[Dataset records]
━━━━━━━━━━━━━━━━
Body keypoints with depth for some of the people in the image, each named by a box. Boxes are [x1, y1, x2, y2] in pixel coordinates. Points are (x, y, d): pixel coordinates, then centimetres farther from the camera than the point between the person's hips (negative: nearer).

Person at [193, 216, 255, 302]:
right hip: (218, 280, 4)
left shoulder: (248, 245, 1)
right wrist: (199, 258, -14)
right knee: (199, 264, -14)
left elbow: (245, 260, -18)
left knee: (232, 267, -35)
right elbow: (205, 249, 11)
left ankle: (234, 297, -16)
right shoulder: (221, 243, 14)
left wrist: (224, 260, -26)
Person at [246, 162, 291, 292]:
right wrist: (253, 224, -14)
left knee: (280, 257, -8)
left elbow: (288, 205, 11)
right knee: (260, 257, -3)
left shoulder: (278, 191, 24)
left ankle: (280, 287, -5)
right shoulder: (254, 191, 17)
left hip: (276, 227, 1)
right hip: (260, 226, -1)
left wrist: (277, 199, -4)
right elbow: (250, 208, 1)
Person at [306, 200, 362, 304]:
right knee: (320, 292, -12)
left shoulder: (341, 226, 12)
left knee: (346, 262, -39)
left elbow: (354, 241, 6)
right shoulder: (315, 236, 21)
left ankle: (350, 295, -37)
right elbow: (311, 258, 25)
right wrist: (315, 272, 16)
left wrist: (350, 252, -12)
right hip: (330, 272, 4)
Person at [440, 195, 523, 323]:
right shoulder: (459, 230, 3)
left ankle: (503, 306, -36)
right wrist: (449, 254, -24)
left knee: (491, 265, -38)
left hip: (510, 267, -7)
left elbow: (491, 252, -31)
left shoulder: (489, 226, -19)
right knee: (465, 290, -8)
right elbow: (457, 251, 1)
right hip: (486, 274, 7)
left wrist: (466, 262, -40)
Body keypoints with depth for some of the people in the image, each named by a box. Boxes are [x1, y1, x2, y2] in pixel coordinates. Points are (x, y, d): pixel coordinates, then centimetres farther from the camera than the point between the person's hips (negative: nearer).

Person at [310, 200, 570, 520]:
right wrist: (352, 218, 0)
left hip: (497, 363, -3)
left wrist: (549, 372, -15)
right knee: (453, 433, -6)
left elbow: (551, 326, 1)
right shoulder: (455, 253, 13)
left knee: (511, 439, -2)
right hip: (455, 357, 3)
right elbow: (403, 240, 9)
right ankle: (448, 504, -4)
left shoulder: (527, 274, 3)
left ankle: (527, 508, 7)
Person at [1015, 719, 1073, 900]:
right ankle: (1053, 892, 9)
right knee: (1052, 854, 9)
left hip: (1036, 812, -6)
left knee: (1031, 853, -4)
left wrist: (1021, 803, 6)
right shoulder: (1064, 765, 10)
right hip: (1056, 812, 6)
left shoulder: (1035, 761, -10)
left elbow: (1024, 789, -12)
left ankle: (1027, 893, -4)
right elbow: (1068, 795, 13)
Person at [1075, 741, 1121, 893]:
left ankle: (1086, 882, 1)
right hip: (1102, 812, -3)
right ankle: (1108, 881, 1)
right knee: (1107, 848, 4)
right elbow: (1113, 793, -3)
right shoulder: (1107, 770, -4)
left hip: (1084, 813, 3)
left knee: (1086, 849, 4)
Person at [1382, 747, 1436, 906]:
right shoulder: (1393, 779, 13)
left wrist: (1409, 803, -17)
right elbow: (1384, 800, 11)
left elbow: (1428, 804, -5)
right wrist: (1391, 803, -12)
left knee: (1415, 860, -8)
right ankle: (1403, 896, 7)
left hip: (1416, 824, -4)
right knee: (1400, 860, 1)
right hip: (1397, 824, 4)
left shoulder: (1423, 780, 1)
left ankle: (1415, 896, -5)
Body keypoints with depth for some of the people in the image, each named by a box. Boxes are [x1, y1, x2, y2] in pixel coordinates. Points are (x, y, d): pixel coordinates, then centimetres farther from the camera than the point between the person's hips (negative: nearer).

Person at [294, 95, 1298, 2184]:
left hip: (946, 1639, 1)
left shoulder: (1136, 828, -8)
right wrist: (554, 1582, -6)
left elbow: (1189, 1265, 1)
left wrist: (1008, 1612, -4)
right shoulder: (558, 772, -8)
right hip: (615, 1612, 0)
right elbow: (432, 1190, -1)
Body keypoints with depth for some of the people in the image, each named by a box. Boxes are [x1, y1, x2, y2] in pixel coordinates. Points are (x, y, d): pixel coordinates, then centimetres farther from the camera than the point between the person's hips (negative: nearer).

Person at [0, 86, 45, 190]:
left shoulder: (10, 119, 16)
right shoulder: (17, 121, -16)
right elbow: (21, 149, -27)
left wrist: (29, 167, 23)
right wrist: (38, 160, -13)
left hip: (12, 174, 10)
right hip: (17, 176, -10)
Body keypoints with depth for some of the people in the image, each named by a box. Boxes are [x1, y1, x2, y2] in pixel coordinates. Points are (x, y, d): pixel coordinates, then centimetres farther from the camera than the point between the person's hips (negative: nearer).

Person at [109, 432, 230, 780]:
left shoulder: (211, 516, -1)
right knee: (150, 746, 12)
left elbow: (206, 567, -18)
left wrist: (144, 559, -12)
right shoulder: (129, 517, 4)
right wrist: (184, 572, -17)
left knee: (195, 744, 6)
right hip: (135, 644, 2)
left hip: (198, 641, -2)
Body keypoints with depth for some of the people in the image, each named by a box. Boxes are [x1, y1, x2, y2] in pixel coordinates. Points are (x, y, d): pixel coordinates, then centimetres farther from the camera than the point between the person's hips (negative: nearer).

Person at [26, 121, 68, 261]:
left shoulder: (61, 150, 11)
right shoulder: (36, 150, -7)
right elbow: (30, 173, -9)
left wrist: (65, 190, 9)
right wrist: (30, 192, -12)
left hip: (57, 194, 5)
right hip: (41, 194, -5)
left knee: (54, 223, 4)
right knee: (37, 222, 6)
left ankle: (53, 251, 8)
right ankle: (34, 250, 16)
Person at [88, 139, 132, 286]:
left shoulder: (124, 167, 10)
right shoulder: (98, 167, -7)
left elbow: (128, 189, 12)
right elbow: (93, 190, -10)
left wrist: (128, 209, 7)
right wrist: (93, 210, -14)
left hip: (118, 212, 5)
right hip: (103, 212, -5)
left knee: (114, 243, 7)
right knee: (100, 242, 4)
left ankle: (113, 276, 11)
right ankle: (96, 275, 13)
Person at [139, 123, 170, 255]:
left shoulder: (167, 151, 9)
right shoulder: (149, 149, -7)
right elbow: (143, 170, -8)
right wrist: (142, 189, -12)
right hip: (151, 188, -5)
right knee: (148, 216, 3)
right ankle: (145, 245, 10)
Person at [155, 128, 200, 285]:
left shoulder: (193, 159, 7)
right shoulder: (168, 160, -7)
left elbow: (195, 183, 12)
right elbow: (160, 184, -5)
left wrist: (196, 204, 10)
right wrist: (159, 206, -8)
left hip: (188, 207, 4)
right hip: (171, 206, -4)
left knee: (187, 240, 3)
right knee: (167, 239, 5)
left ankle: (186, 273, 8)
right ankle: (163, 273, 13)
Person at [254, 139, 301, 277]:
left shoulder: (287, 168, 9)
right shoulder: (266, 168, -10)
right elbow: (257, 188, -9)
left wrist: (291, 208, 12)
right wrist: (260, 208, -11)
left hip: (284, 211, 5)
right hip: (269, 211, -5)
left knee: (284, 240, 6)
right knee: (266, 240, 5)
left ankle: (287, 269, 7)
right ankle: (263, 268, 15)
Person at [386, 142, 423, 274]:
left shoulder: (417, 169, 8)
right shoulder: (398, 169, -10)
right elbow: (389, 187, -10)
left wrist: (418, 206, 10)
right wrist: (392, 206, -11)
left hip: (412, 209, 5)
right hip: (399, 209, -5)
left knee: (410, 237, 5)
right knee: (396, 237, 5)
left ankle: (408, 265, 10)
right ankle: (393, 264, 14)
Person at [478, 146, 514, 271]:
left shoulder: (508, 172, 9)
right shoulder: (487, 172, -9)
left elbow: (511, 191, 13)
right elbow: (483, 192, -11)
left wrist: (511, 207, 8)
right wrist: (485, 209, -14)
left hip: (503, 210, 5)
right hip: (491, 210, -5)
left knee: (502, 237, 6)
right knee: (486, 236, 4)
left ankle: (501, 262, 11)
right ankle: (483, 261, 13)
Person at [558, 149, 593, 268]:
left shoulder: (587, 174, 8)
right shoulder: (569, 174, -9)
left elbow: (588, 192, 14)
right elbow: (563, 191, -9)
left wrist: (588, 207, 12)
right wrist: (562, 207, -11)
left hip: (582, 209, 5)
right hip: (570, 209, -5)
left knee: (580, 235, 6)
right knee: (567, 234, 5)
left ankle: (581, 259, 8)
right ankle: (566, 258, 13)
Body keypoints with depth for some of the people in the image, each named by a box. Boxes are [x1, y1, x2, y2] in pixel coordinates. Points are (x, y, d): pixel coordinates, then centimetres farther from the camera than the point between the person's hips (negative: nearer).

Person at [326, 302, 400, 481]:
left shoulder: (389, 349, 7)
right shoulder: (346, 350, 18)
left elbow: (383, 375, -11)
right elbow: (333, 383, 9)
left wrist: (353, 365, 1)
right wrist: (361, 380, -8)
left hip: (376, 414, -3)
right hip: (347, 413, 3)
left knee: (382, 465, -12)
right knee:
━━━━━━━━━━━━━━━━
◆ Problem description ◆
Please transcribe only the lines in the records above running from the line that has "left ankle: (408, 265, 10)" through the line that has "left wrist: (353, 365, 1)", both included, exactly as they appear.

◆ Exercise solution ◆
left ankle: (408, 265, 10)
right ankle: (393, 264, 14)
Person at [478, 146, 514, 271]:
left shoulder: (508, 172, 9)
right shoulder: (487, 172, -9)
left elbow: (511, 191, 13)
right elbow: (483, 192, -11)
left wrist: (511, 207, 8)
right wrist: (485, 209, -14)
left hip: (503, 210, 5)
right hip: (491, 210, -5)
left knee: (502, 237, 6)
right knee: (486, 236, 4)
left ankle: (501, 262, 11)
right ankle: (483, 261, 13)
Person at [558, 149, 593, 268]:
left shoulder: (587, 174, 8)
right shoulder: (569, 174, -9)
left elbow: (588, 192, 14)
right elbow: (563, 191, -9)
left wrist: (588, 207, 12)
right wrist: (562, 207, -11)
left hip: (582, 209, 5)
right hip: (570, 209, -5)
left knee: (580, 235, 6)
right knee: (567, 234, 5)
left ankle: (581, 259, 8)
right ankle: (566, 258, 13)
Body keypoints with depth for some of the people in the image, each named by a box. Boxes are [x1, y1, x2, y2] in pixel coordinates. Points are (x, y, d): pixel coordinates, then centimetres farther from the camera than the point between the person's hips (negative: nearer).

Person at [326, 302, 400, 481]:
left shoulder: (389, 349, 7)
right shoulder: (346, 350, 18)
left elbow: (383, 375, -11)
right elbow: (333, 383, 9)
left wrist: (353, 365, 1)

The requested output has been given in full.